Bugün patronlar yeni yeni oyalama biçimleri bulmuş olsa da asıl çelişki devam etmektedir. Suni düşmanlar yaratarak, mesela en masumları, insan dışı canlıları (köpek ve kedileri) katlederek emekçi halklardan asıl tehlikeyi gizlemektedirler. Güvenli sokaklar diyerek, yüzlerce işçi cinayetinin üzerini sis bulutlarıyla kapatabilmektedirler
Robert Tressell’in (Croker) Baldırı Çıplak Hayırseverler romanı uzun bir aradan sonra Alfa yayınevi tarafından yeniden işçi edebiyatı dünyasına kazandırıldı. Tam da ihtiyacımız olan “sınıf mücadelesinin” geri plana itildiği kavramları yerine “kimlik”, radikal demokrasi, liberal hezeyanlar ve popüler muhalif kimliklerin öne çıktığı ve popüler kişiliklerin halk temsilcisi olarak meclise aday gösterildiği dönemde “Baldırı Çıplak Hayırseverleri” yeniden hatırlamak, örgütlü mücadelenin ve sistemin çelişkilerinin önemi üzerine düşüncelerimizi yazmasak olmazdı.

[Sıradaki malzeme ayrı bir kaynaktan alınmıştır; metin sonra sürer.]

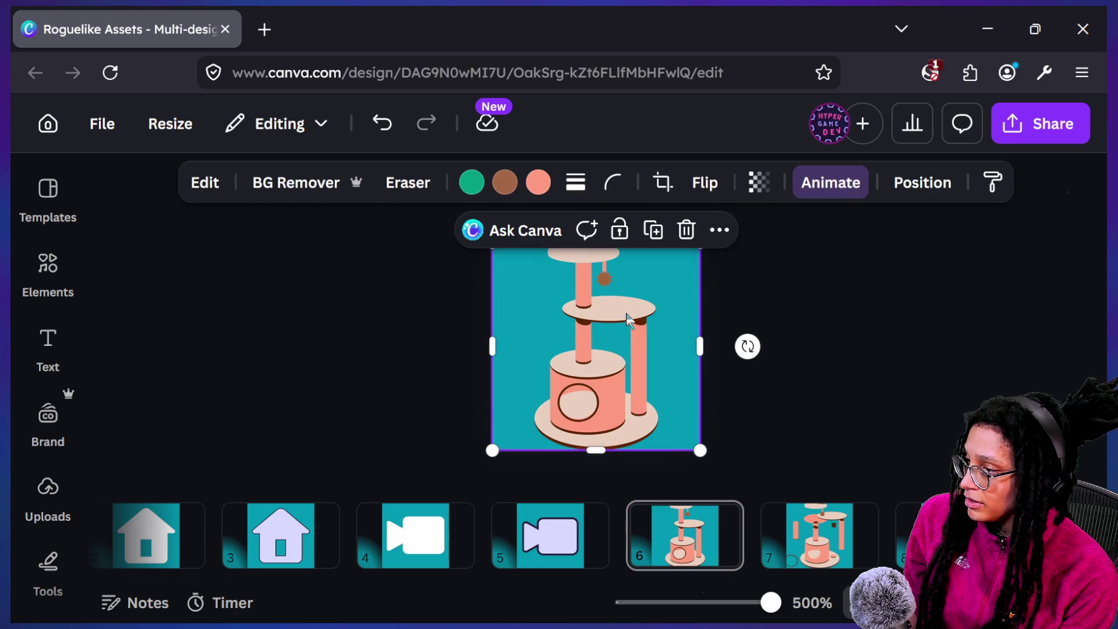
left_click_drag(663, 344, 572, 312)
key("ctrl+z")
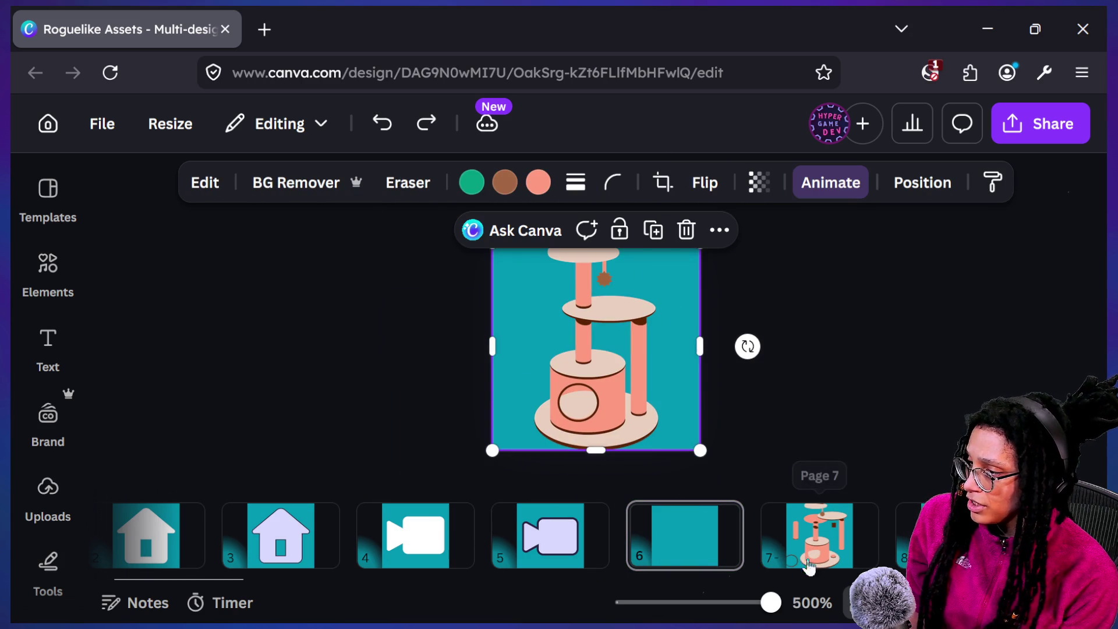
left_click(805, 523)
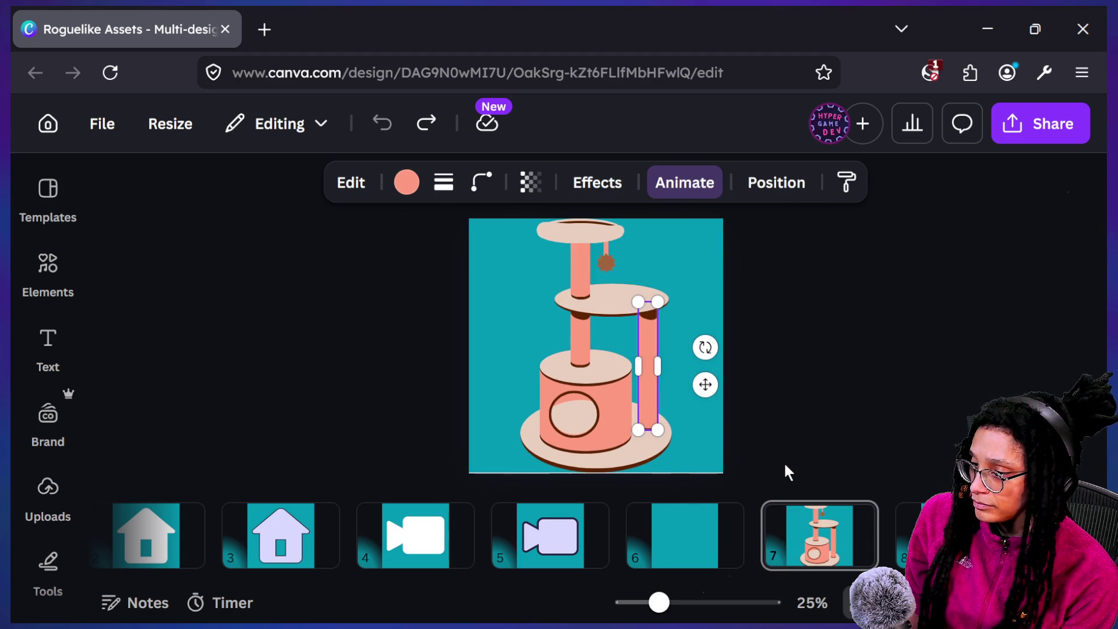
Scroll the page strip and view the can designs on pages 17 and 18.
scroll(773, 515, "down", 1)
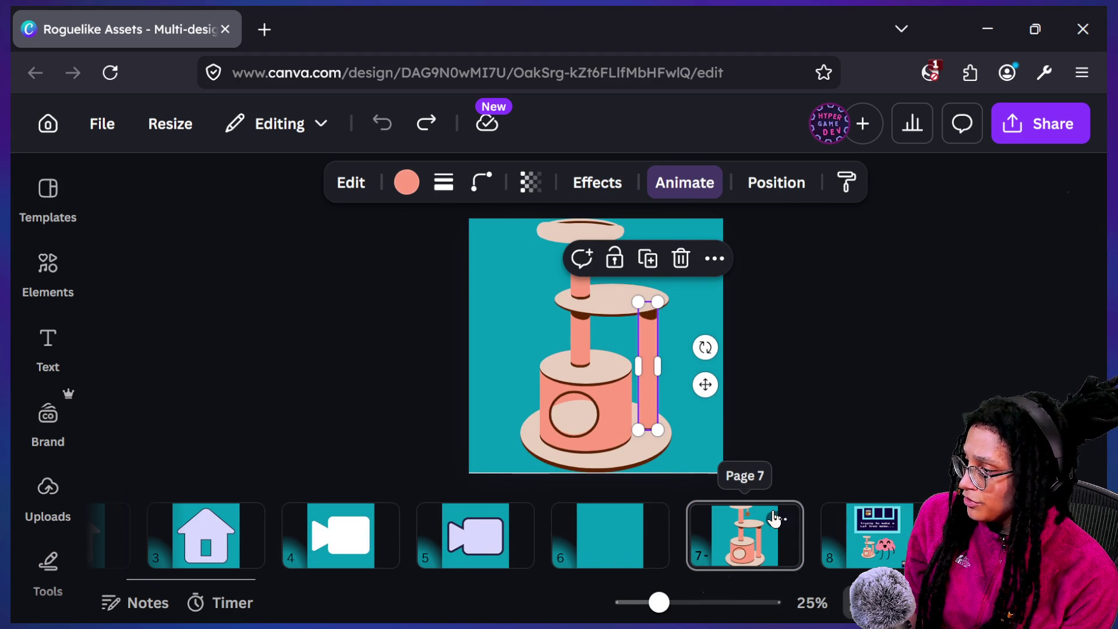
scroll(703, 564, "down", 10)
scroll(703, 564, "down", 20)
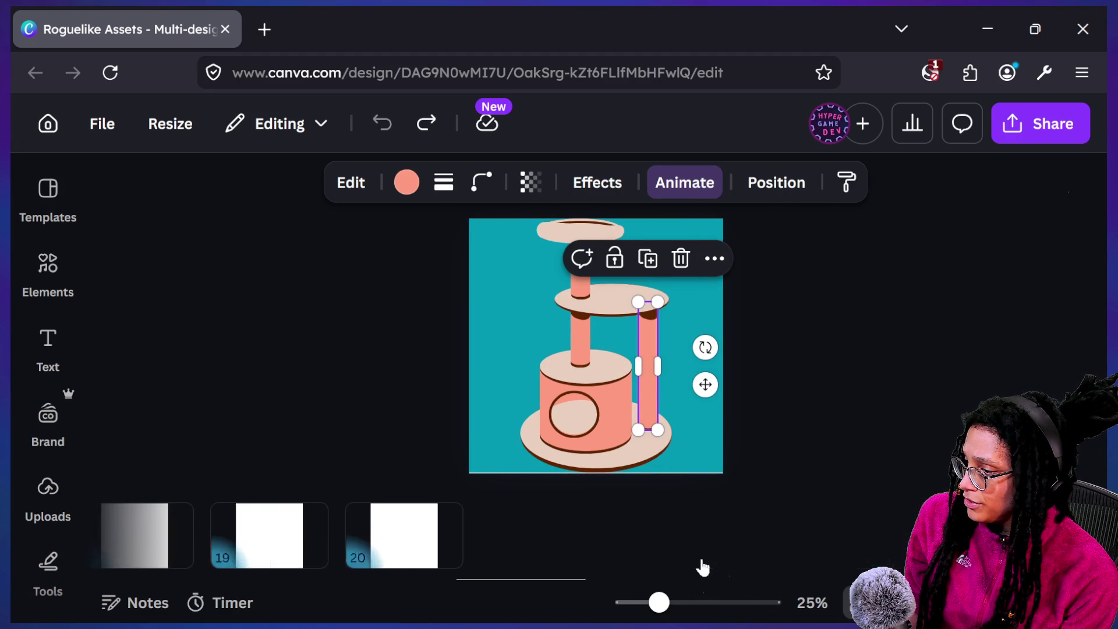
scroll(702, 563, "up", 14)
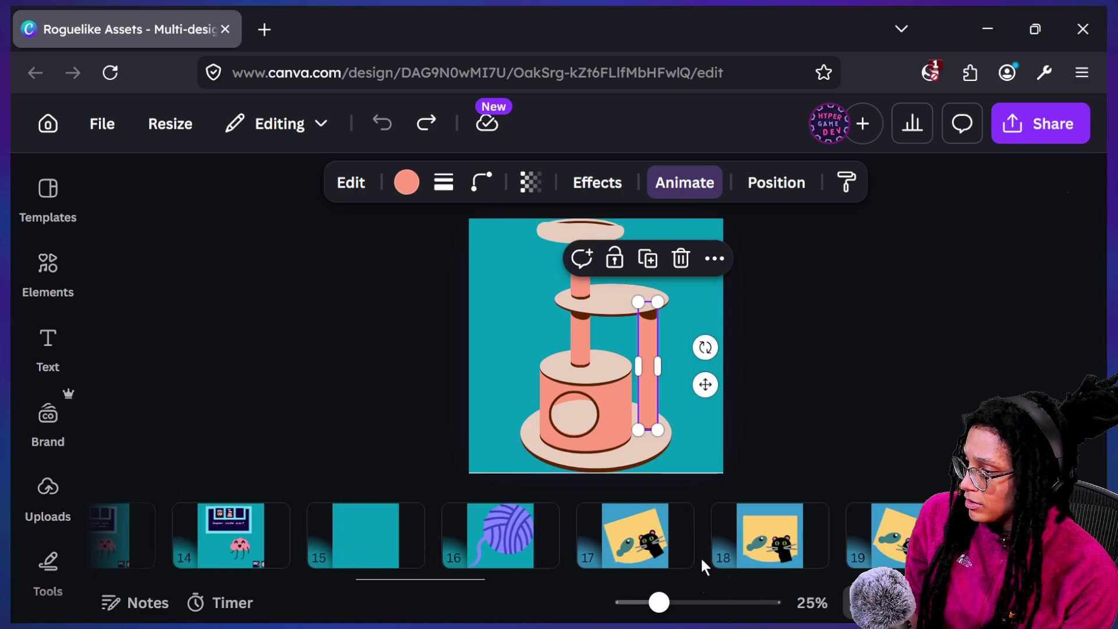
scroll(700, 564, "up", 2)
scroll(702, 566, "down", 5)
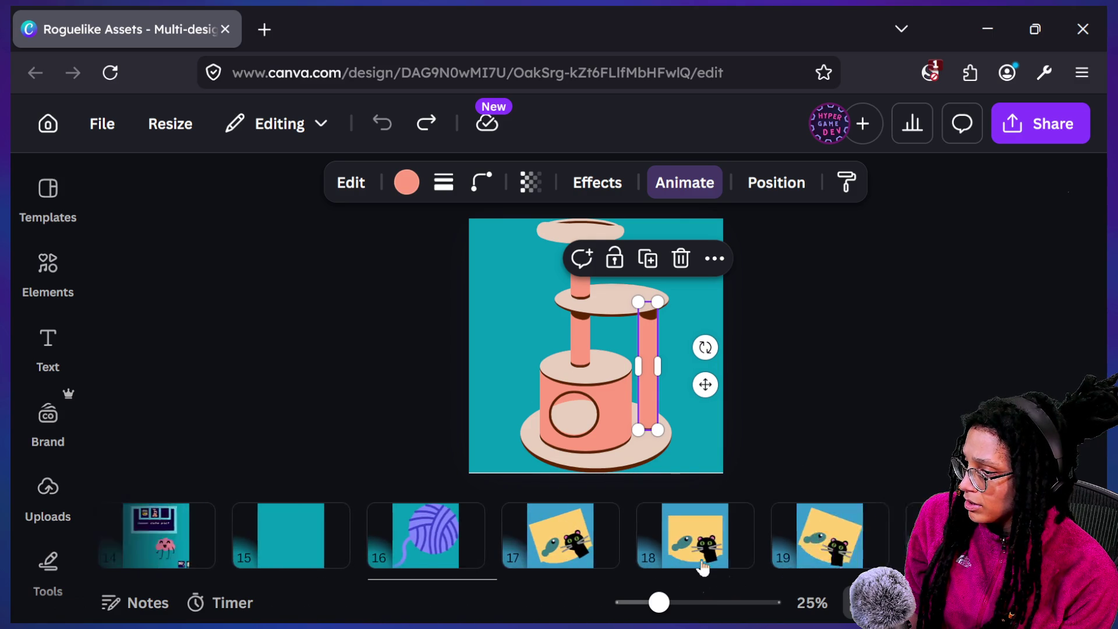
left_click(551, 539)
left_click(608, 536)
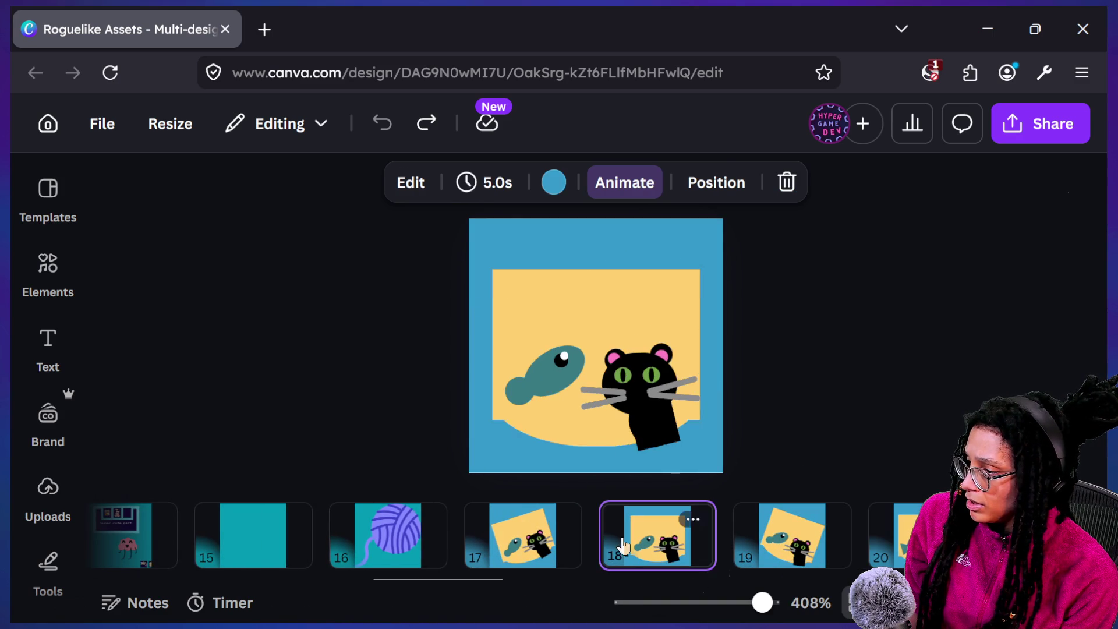
On page 19, move the tilted can image left, then undo it.
left_click(830, 536)
left_click(629, 285)
left_click(759, 300)
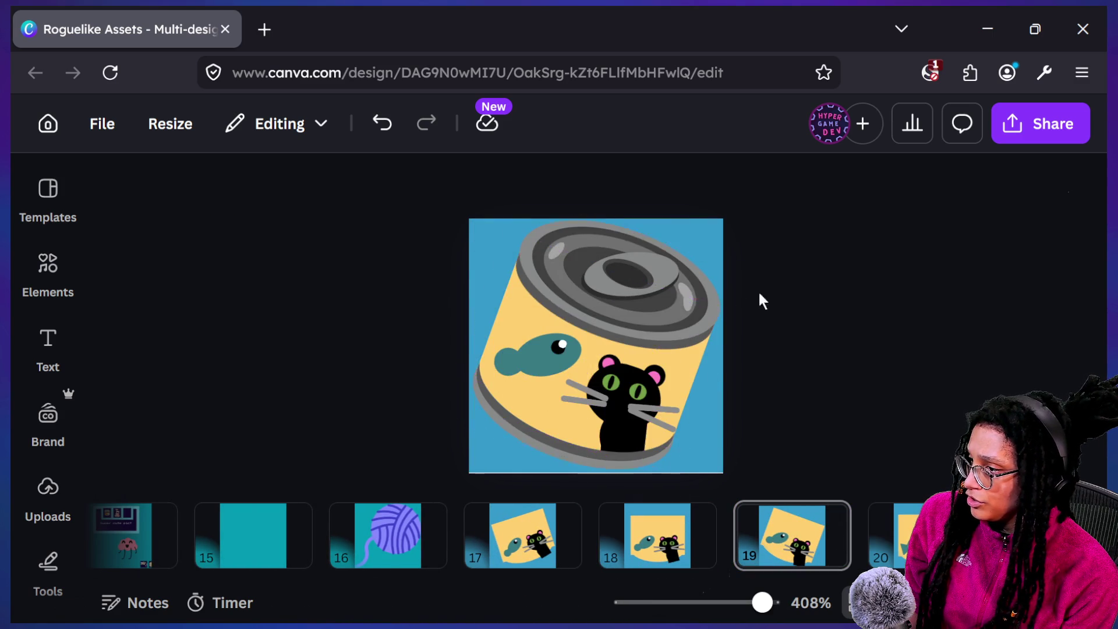
left_click_drag(638, 284, 509, 283)
key("ctrl+z")
key("ctrl+z")
key("ctrl+z")
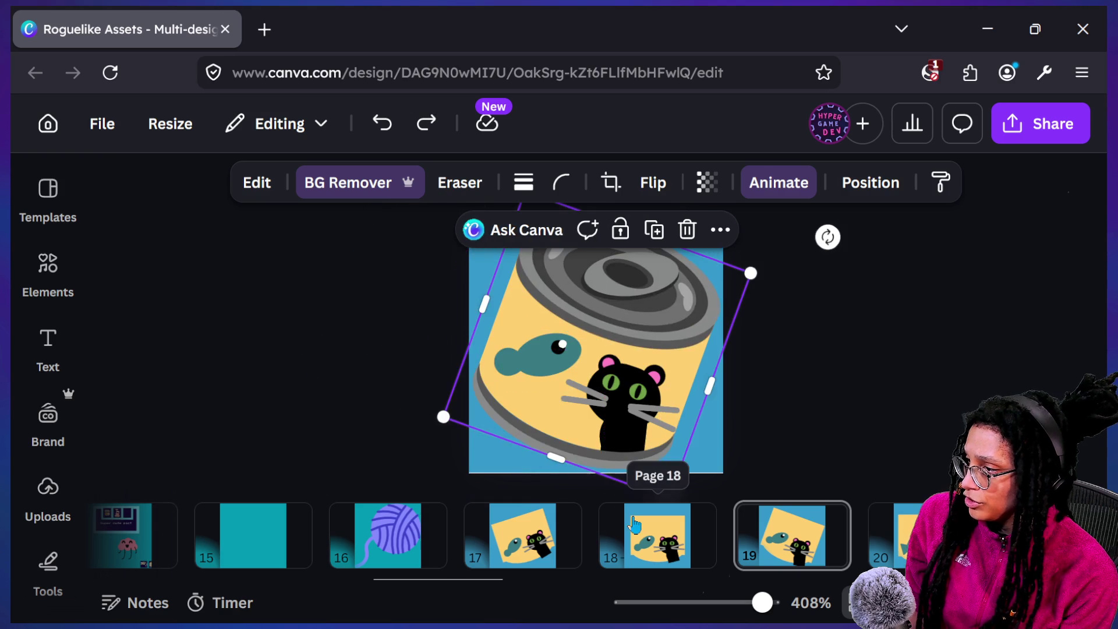
View page 17, then shift page 20's upright can and undo the move.
left_click(557, 538)
left_click(901, 526)
left_click(602, 256)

Her anlamıyla ateş çemberinin içinden geçtiğimiz bu günlerde yoksulların kendi dertlerine kafa yormaktan ziyade başka dertlere kafa yormasını, en ağır şartlarda çalışıp kilise-patron ittifakıyla nasıl sömürüldüklerini, öğretilmiş çaresizliğe nasıl gönüllü birer asker olduklarını anlatan en iyi işçi edebiyatı romanlarındandır Baldırı Çıplak Hayırseverler. Kitabın yazarı Robert Tressell de bir işçidir. Bilineniyle hayatı inişli ve çıkışlı birçok olaylarla geçmiştir ama biz yazarın hayatını değil, yazdıkları üzerine kafa yoracağız. Patronlar işçilerin elleriyle çalışmasından korkmazlar, patronları korkutan bir gün işçilerin akıllarıyla çalışmasıdır. Eğer işçiler de tıpkı patronlar gibi akıllarını kullanmaya başlarsa “dünya bir felakete sürüklenir”. (Ayaklar baş olursa) O zaman ne yapmak gerekir? Elbette işçilerin akıllarını çalıştırmalarına izin verilmemeli. Onları önce uzun saatler boyunca en düşük ücrete çalıştırıp kafalarını geçim derdiyle meşgul etmek gerekir. Ancak bu kadarı yeterli olmayacaktır. Onları her an işten atılabilecek endişesiyle korkutmalı bunun içinde sırada bekleyen milyonlarca işsiz yaratmalı. Ancak bunlar patronlar için yeterli değildir. Onlara bir çoban tutmalı. Bunun için de en ideal araç kilisedir. Her pazar kiliseye gitmeliler. Sadece kendilerinin gitmeleri de yetmez. Çocukları da gitmelidir ki gelecekte efendi-hizmetkâr ilişkisi değişmemelidir. Üstelik kiliseye gidenler ne kadar fakir olursa olsun ne kadar ağır şartlarda çalışırlarsa çalışsınlar “kiliseye sadece dua ederek değil, az da olsa bir ücret ödeyerek” hayır işlerine katkı sağlamalıdırlar.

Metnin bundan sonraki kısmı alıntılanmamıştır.